0. For someone who is going off on a rant based on a reasoned assumption, you sure aren't setting off on the right foot by starting the unjustified assumption that the poster uses Wikipedia;
1. You don't have to pay for or be a net consumer of something in order to criticise it - all you have to do is provide a reasonable explanation for the criticism. The alternative, that only the paying consumer should have a voice, is irrational and harmful;
2. All this said, maybe the poster has donated time and/or money to Wikipedia - you do realise it's produced by thousands of (sometimes even well-meaning) volunteers, right?
They don't serve ads (well, except to solict funds to keep their servers up and running),
So they don't, except when they do. At least regular adverts give you the opportunity to learn about some product. Huge banners telling you that the Child in Africa will die from not knowing all the Pokemon characters if you don't donate are quite pathetic.

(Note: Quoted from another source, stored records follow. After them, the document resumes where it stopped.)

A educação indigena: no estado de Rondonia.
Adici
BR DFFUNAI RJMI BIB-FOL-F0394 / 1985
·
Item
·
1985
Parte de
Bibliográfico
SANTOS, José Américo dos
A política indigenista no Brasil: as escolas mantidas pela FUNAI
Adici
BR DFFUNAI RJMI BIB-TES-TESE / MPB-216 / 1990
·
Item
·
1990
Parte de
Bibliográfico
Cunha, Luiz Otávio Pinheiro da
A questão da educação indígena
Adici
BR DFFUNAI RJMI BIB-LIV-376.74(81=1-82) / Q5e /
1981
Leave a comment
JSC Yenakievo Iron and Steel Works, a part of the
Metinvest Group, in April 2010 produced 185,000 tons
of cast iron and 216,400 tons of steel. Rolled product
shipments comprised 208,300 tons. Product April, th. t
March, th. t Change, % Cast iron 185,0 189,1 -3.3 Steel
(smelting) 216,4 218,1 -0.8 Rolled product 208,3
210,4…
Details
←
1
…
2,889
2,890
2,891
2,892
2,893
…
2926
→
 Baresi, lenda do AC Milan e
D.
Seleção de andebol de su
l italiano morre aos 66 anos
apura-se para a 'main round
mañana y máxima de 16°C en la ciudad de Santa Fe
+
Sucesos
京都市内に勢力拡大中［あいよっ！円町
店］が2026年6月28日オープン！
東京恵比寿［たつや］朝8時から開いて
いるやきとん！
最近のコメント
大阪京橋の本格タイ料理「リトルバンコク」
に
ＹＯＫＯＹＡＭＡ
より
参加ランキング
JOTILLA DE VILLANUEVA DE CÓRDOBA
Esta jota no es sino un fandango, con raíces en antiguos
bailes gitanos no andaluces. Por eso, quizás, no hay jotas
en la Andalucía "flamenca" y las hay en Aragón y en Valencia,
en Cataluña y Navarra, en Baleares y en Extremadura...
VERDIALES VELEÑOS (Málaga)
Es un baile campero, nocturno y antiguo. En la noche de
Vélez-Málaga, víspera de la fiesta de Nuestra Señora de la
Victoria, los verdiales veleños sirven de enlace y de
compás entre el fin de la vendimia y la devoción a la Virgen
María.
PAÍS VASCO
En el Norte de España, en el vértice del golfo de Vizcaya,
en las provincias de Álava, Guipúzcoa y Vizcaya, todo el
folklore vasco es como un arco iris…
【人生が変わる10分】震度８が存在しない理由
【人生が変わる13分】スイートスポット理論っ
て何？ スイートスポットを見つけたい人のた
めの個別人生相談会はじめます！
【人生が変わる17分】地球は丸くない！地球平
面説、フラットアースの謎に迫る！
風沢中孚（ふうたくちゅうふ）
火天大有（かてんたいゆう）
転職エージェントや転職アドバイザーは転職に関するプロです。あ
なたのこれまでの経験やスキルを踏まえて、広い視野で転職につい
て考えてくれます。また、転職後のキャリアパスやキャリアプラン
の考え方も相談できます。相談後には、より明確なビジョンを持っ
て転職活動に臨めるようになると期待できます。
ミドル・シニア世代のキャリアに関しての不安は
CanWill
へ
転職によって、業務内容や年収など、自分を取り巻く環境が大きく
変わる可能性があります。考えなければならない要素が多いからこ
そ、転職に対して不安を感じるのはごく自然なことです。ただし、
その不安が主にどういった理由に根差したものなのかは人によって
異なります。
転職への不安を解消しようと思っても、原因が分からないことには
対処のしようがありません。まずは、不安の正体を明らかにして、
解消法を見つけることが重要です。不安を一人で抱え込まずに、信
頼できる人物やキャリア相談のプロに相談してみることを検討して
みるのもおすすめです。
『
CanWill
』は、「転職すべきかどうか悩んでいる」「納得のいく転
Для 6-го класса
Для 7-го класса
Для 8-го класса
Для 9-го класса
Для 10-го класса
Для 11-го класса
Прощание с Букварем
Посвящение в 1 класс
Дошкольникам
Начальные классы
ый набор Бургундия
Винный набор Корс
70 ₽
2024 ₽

When you pay for an SLA with Wikipedia (signed by someone with the authority to make such an agreement) then you have the right to throw rude accusations around.
I know America has such a macho culture that it's considered life-destroying to receive public criticism, but it's actually useful to be told that you're incompetent when you're incompetent. It's the first step to finding out where you've demonstrated incompetence, which is the precursor to fixing (i) your approach; (ii) the problem. Brushing the truth under the carpet by sounding the "I/Wikipedia admins have the right not to be offended!" klaxon solves nothing.